Would a cloud-accelerated export feature be usefull?

Basics · February 9, 2022, 11:45am

I wonder if a cloud-accelerated export feature could improve the video edition workflow? I’m trying to get opinions here before implementing such a feature.

How I see it: This could mean removing the need for a powerful hardware except for a good internet connection. It could improve the speed and the compression ratio of the final export. Maybe it will also enable the use of latest codecs. However I suppose the service could not be free, but it would only be an option.

What do you think?

Ar_D · February 9, 2022, 12:04pm

This might be one of the best implementations in shotcut.

Elusien · February 9, 2022, 2:00pm

It isn’t obvious to me how this could be implemented easily in Shotcut/Melt. Would the development be restricted to support only say the top <n> cloud-compting platforms (AWS, Google Cloud, Microsoft Azure …)? or would you develop for a render farm such as provided by iRender? How would you pass data between your system and the platform in a standardised way?

One problem I see is that Shotcut/Melt is not well designed for using parallel processing and GPUs. It doesn’t scale well to more than a few threads. An iRender farm for example uses Dual Xeon E5-2670 v2 @ 2.50 GHZ CPUs with 20 cores and Nvidia 1050 GPUs, so a lot of the time very few of these cores woud be used. Will paying for a server farm that you only use say <20% of 1 server be cost effective? Many who use Shotcut have much faster single CPUs with a few cores than this. Will shuffling data over the internet to a server be a bottleneck?

Basics · February 9, 2022, 3:21pm

Thanks for the quick and detailed answer.
I don’t have all the technical answer just yet, just few leads. The first part is to ask if the feature will be used, and for what purposes/ use cases.
To give you a bit of context: I will develop a encoding/transcoding cloud project for sure in the coming months that will make this part of the render process faster and with improved quality. The question is can I adapt it to help shotcut in any way?

Technically, I see four potential approach for now:

The harder and most intrusive way: the video and audio sources are duplicated on the server and used for every render than will be server side.
The less intrusive way: I download the sources on the runner at each render call, use the shotcut engine to render the frames and my encoding engine to encode.
The easy but internet intensive way: I compile locally, then compress it with a fast lossless coding, send it to our service to encode in the target codec.
The easy way but with quality loss: We locally render and compress in a fast lossy codec, send it to the server that will transcode it into a smaller file.

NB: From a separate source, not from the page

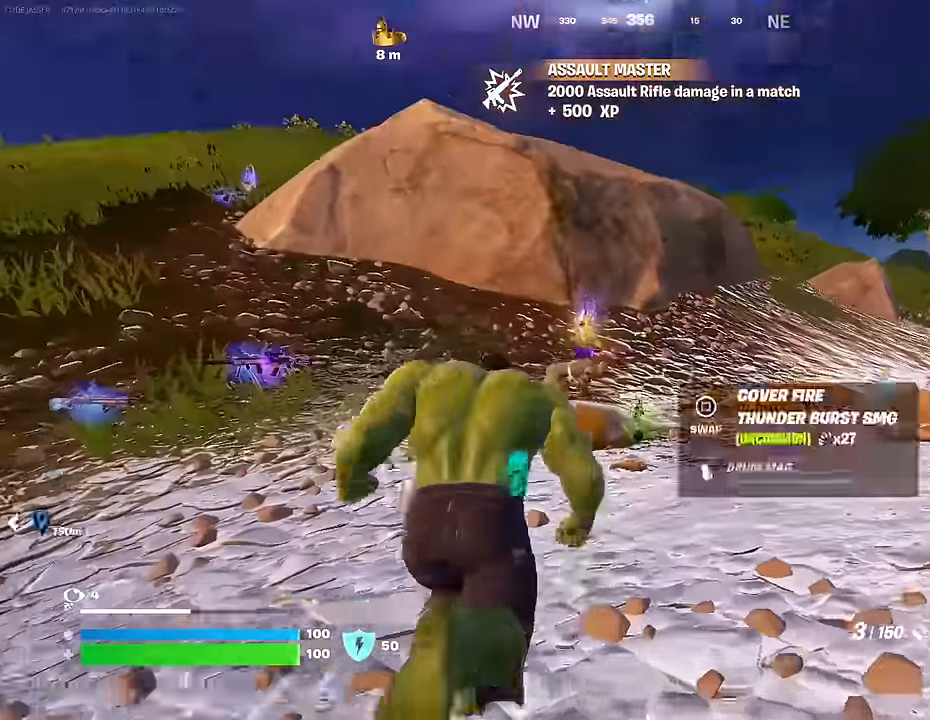
{"buttons": [], "left_stick": "up-left", "right_stick": "down", "events": [[17, "L2", "down"], [33, "right_stick", "center"], [167, "right_stick", "down-left"], [283, "left_stick", "up-left"], [367, "R2", "down"], [383, "L2", "up"], [450, "R2", "up"], [483, "right_stick", "down"]]}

There could be multiple advantages I see:

better compression quality with fewer parameters to set up: with heavy encoding techniques deployed on the server.
new codecs enabler: use the AV1 for instance that will eat your CPU otherwise.
exporting in multiple formats/codecs/resolutions in one call could be juste as quick as one.

For the usage efficiency, you probably understood I won’t have the same approach than iRender. It won’t be a VM that you run on a remote server, so my job will be to balance the server usage so the compute will be shared.

The question remains: will it be useful? If so in what use case?

Elusien · February 9, 2022, 4:01pm

For me the answer is no. I only use shotcut for (relatively) simple projects and have no problem encoding these on my desktop.

For other more serious users I suppose it could be. After all Amazon provide a similar transcoding service to approaches 3 & 4 (AWS Elemental MediaConvert) and it must be profitable for them, so there is obviously a market. But it is questionable whether or not the end users who can afford to use the AWS service also use Shotcut, or something more expensive.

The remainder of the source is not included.